Scientists discover cancer trigger that could spur targeted drug therapies

Researchers at the Department of Energy’s Oak Ridge National Laboratory have definitively linked the function of a specific domain of proteins important in plant-microbe biology to a cancer trigger in humans, knowledge that had eluded scientists for decades.

The team’s findings, published in Nature Communications Biology, open up a new avenue for the development of selective drug therapies to fight a variety of cancers such as those that begin in the breast and stomach.

ORNL scientists set out to prove experimentally what they first deduced with computational studies: that the plasminogen-apple-nematode, or PAN, domain is linked to the cell proliferation that drives tumor growth in humans and defense signaling during plant-microbe interactions in bioenergy crops. The association was first made as researchers explored the genomes of crops like poplar and willow.

In the latest study, the ORNL team pinpointed four core amino acids called cysteine residues in the HGF protein critical to the PAN domain’s function and studied their behavior in human cancer cell lines.
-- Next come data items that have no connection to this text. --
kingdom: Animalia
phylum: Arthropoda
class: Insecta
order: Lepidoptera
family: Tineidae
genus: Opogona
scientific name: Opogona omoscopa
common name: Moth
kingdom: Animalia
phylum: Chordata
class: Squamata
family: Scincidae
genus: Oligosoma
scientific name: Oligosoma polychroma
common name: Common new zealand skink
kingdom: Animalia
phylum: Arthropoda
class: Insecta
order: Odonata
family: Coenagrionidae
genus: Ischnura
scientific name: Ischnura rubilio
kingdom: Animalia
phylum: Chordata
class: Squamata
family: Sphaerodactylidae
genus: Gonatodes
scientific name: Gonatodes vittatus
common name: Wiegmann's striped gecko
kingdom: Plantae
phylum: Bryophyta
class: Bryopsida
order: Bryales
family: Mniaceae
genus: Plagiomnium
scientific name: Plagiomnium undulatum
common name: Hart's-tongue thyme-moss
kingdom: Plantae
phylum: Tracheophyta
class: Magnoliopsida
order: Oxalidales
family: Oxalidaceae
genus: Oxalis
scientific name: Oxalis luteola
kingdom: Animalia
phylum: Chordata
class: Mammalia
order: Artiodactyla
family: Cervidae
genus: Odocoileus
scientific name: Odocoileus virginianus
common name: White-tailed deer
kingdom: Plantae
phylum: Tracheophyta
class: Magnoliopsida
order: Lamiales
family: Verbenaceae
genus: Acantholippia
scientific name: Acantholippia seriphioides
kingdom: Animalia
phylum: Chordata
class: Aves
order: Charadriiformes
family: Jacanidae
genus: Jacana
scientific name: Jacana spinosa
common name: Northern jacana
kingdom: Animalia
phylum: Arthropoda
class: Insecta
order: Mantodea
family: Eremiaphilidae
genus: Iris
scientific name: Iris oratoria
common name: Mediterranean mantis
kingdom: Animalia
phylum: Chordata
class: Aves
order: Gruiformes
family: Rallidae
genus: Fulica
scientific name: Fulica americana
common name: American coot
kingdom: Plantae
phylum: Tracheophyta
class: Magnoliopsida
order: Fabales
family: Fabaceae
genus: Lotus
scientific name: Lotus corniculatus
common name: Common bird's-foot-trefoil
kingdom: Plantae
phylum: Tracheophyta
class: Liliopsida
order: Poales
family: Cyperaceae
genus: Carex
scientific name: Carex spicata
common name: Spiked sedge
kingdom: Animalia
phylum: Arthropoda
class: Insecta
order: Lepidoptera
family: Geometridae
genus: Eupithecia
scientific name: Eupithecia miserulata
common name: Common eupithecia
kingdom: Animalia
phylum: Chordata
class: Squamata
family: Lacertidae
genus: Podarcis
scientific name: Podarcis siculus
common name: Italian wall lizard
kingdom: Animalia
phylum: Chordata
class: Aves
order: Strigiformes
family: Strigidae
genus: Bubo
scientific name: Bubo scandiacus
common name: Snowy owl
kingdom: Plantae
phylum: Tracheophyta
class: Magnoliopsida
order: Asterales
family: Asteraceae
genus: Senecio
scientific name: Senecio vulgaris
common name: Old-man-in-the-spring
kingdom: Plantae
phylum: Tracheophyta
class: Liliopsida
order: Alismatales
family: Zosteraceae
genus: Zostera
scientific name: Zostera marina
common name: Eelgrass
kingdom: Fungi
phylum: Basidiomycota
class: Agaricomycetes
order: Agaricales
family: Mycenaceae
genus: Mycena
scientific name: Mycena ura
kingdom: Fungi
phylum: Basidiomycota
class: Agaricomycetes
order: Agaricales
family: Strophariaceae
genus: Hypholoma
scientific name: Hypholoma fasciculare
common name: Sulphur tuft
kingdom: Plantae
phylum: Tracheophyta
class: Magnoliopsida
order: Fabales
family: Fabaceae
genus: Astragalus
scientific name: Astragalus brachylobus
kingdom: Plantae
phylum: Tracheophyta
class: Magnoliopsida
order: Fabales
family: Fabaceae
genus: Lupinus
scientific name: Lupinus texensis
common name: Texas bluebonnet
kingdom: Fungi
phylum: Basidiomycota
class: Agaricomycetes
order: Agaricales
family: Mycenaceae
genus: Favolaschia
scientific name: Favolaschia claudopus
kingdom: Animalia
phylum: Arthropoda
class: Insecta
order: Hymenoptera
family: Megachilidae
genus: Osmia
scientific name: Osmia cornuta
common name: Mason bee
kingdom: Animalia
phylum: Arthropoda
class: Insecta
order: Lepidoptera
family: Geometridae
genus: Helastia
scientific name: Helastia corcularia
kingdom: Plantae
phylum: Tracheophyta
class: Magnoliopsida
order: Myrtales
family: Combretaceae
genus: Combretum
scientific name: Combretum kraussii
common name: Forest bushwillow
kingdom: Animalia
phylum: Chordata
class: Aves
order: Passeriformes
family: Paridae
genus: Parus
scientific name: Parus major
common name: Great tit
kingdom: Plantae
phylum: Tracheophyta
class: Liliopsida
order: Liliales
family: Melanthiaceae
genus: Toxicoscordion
They found that mutating any one of those amino acids turned off the signaling pathway known as HGF-c-MET that is abnormally heightened in cancer cells, causing them to rapidly multiply and spread.

Since cysteine residues are known to have many functions, the scientists also randomly tested other cysteines throughout the protein and found that none of them had the same impact on shutting down HGF-c-MET signaling. Mutating the four key cysteines had no effect on the overall structure of the protein, and merely inhibited the cancer signaling pathway, the team noted in the study.

Disrupting the right signal is one of the biggest challenges in developing new cancer therapies, said ORNL geneticist Wellington Muchero.